The Supreme Court yesterday considered the constitutionality of regulations that prohibit federally funded family planning clinics from discussing abortion, with the newest justice, David H. Souter, expressing concern that the rules stop doctors from giving women needed medical advice.

Speaking for the Bush administration, Solicitor General Kenneth W. Starr defended the regulations, which bar physicians and other workers at federally funded clinics from giving women any information about abortion, even on request, or from stating if abortion is medically indicated.

Souter pressed him about what would happen if a doctor were to conclude that a pregnant women is in imminent danger under circumstances in which the doctor would normally recommend that she consider abortion.

"To say, 'Your health is in danger, you do need treatment,' that is absolutely fine," Starr replied. But, he said, "To actually go forward . . . and to counsel, 'You need an abortion,' is beyond the mandate" of the program, which prohibits the use of abortion "as a method of family planning."

Souter appeared troubled by Starr's contention that doctors are limited by the fact that they work in what the solicitor general described as a "specialized" program limited to "preventive services, pre-conceptional services."

"You are telling us that . . . the physician cannot perform a normal professional responsibility . . . even though that responsiblity does not violate the prohibition against using abortion counseling for family planning," he said. "I think you are telling us that in that circumstance . . . the secretary {of Health and Human Services} in effect may preclude professional speech."

The question of abortion rights received scant attention yesterday during oral arguments in the case, Rust v. Sullivan. Neither side, nor any of the justices, even mentioned the court's 1973 abortion decision, Roe v. Wade.
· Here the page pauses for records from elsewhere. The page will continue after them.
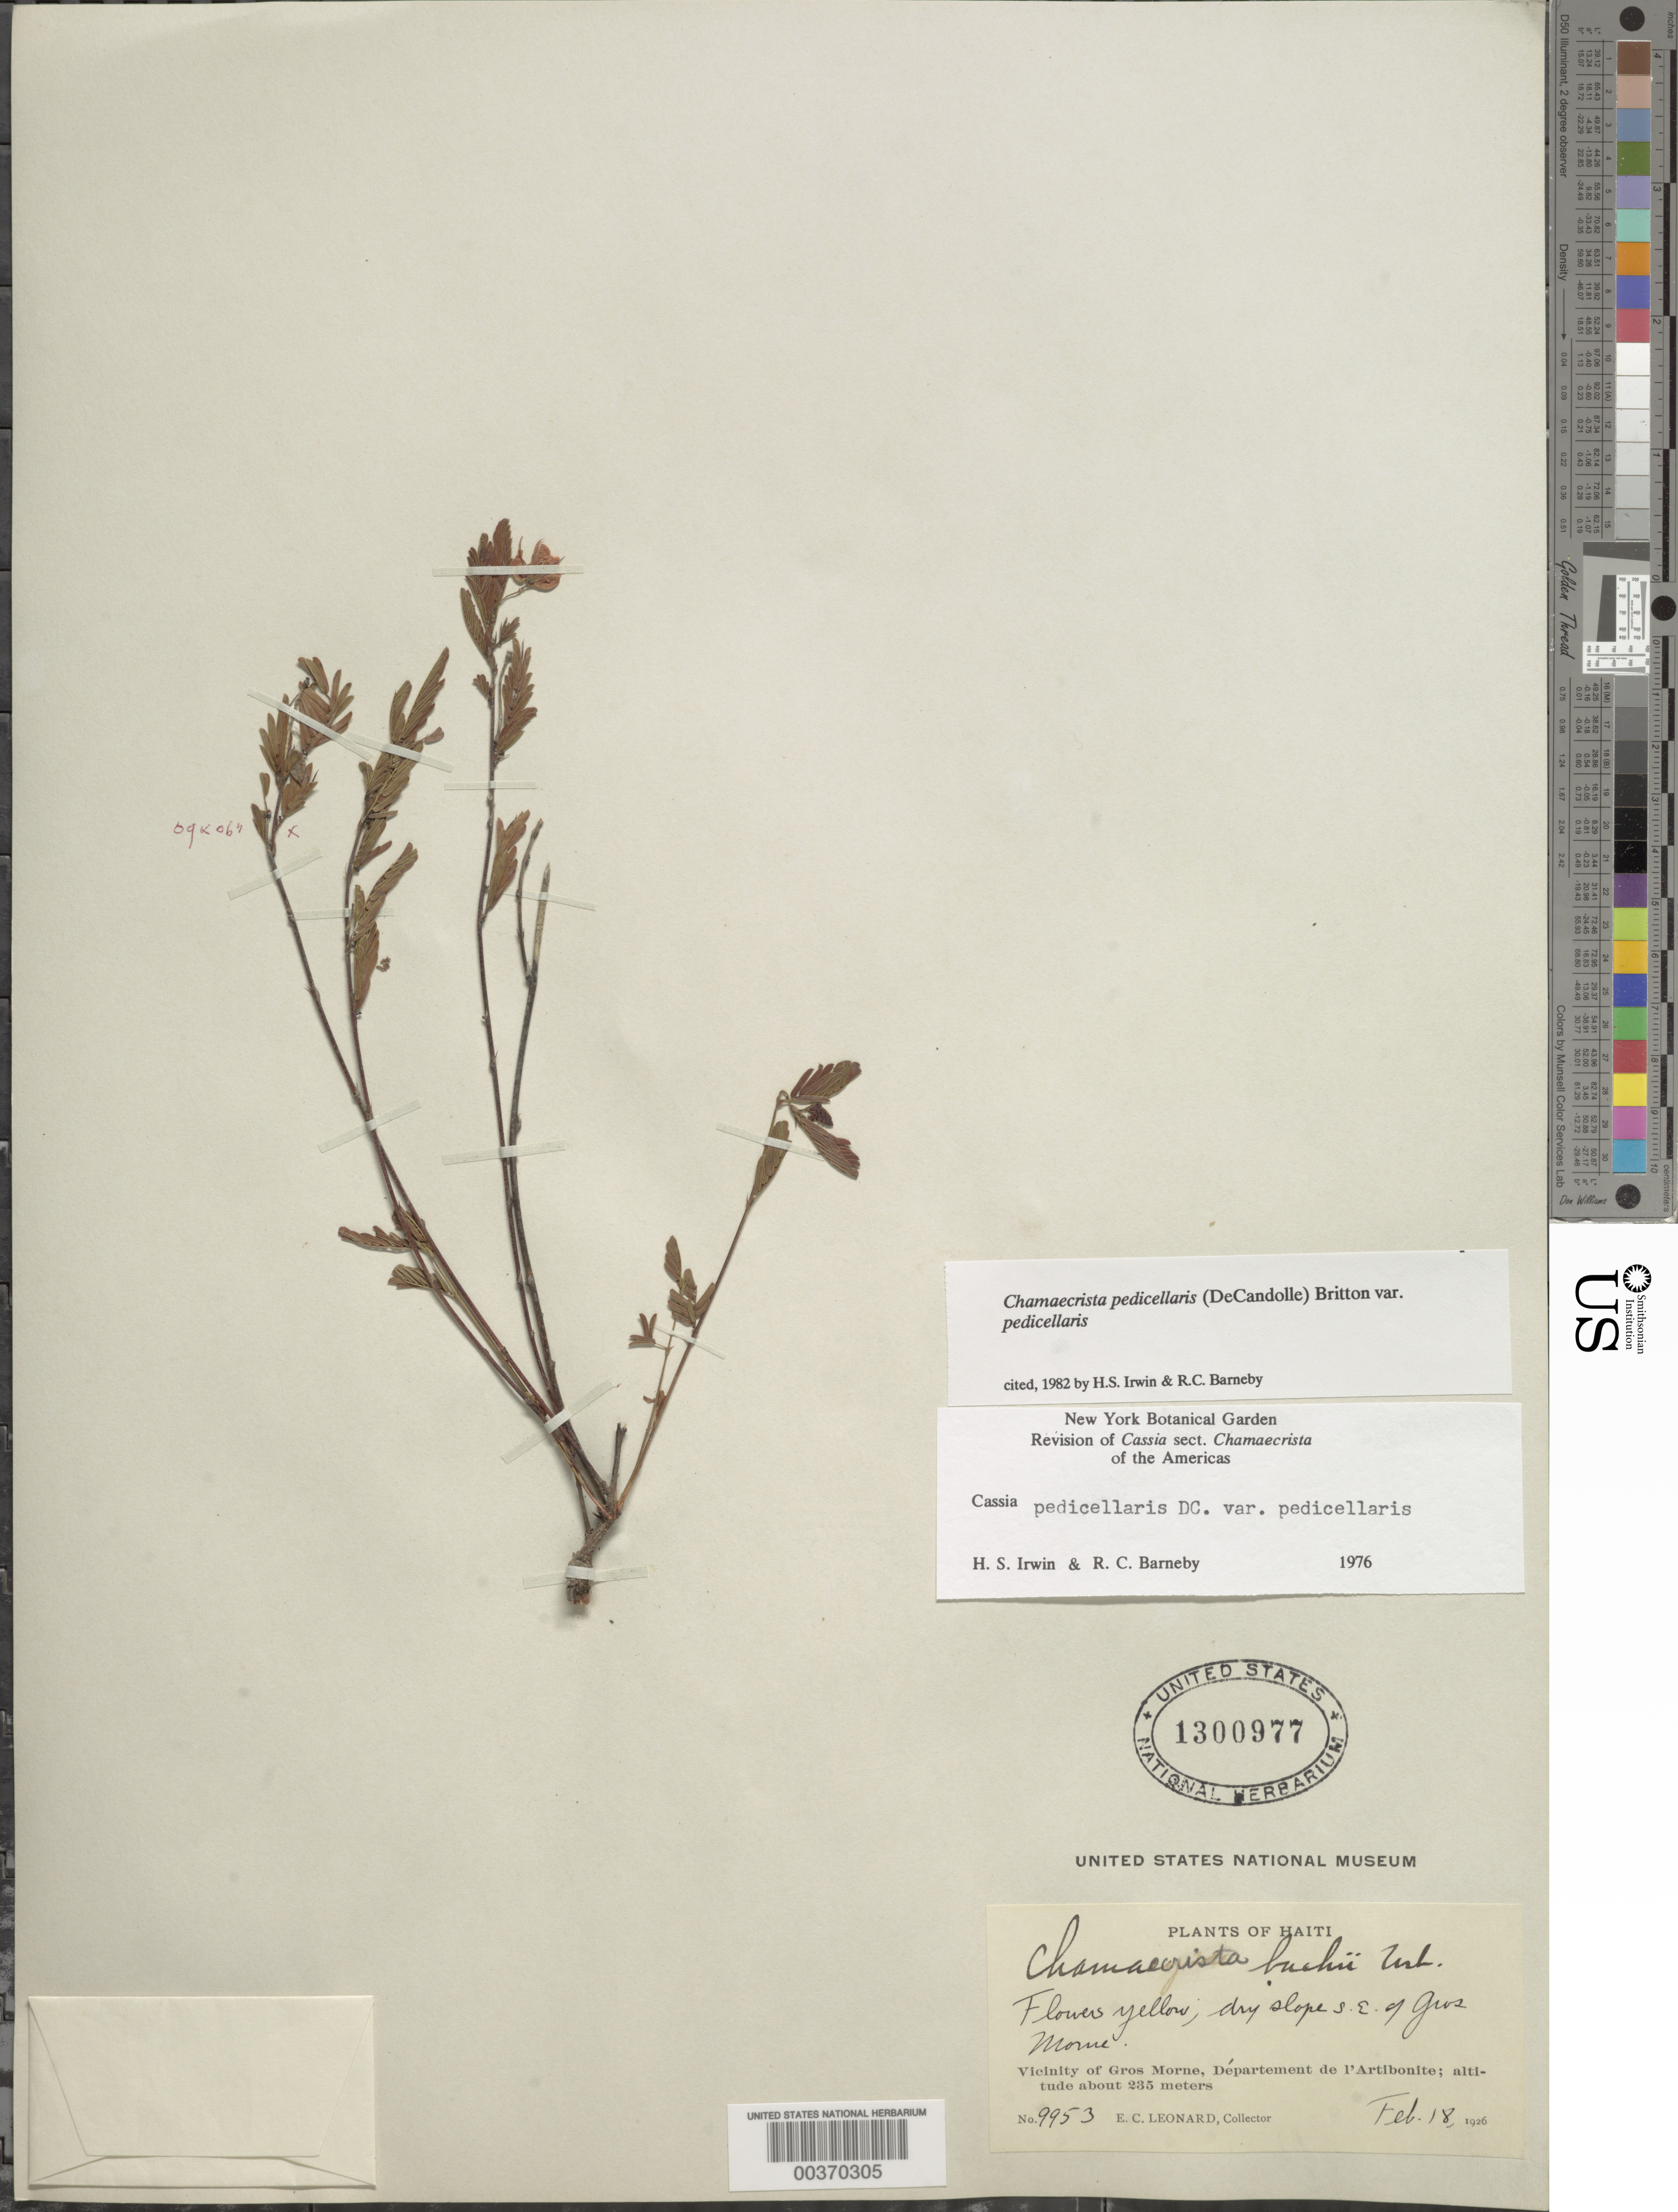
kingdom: Plantae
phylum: Tracheophyta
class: Magnoliopsida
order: Fabales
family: Fabaceae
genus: Chamaecrista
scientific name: Chamaecrista pedicellaris var. pedicellaris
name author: Britton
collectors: E. C. Leonard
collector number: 9953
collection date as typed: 18 Feb 1926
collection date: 1926-02-18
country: Haiti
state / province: Artibonite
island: Hispaniola Island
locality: Slope se of gros morne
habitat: Dry slope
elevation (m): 235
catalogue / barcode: US 1300977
Instead, the argument focused on whether the regulations, adopted in 1988 but largely unenforced during the legal challenge, violate freedom of speech.

Some justices, including Souter and Justice Sandra Day O'Connor, both likely swing votes in the case, also appeared interested in the question of whether the regulations exceed the authority Congress granted in the underlying statute that set up the federal family planning program in 1970 -- a line of inquiry that could result in the court ducking some of the difficult constitutional issues posed by the case.

Until the regulations at issue yesterday were adopted, Title X of the act had been interpreted to permit clinics to provide "non-directive" counseling -- informing pregnant women that abortion was among their options and referring them on request to abortion providers. Title X provides $140 million each year to some 4,000 clinics serving 5 million women annually.

The new rules prohibit any discussion that would encourage or promote abortion and require clinics to refer pregnant clients for pre-natal care that will protect the health of mother and unborn child.

Justice John Paul Stevens, following up on Souter's questions, asked Starr whether doctors practicing in situations covered by Title X would be allowed to tell patients with tonsil problems that they should have a tonsillectomy. They would not, Starr said, because that would be "practicing beyond the scope of the program."

Arguing against the regulations on behalf of Planned Parenthood and the state and city of New York, Harvard Law School Professor Laurence H. Tribe told the court that the government's description of the program as simply saying "see you later" to pregnant women is inaccurate, since women must be referred for pre-natal care.

"We depend on our doctors to tell us the whole truth, whoever is paying the medical bill, the patient or the government, whether in a Title X clinic or in the Bethesda Naval Hospital," Tribe said, referring to the facility where the justices receive medical care.

Justices Anthony M. Kennedy and Antonin Scalia noted that Title X-funded physicians promote contraception -- a position that is not "viewpoint-neutral" and asked Tribe how this limit squared with his argument that the government, in dispensing funds, cannot discriminate on the basis of viewpoint.

Tribe conceded that "total viewpoint neutrality in this area . . . is difficult to achieve" but said that, under the regulations, "truthful information that may be relevant is being deliberately withheld from people who have every reason to expect it."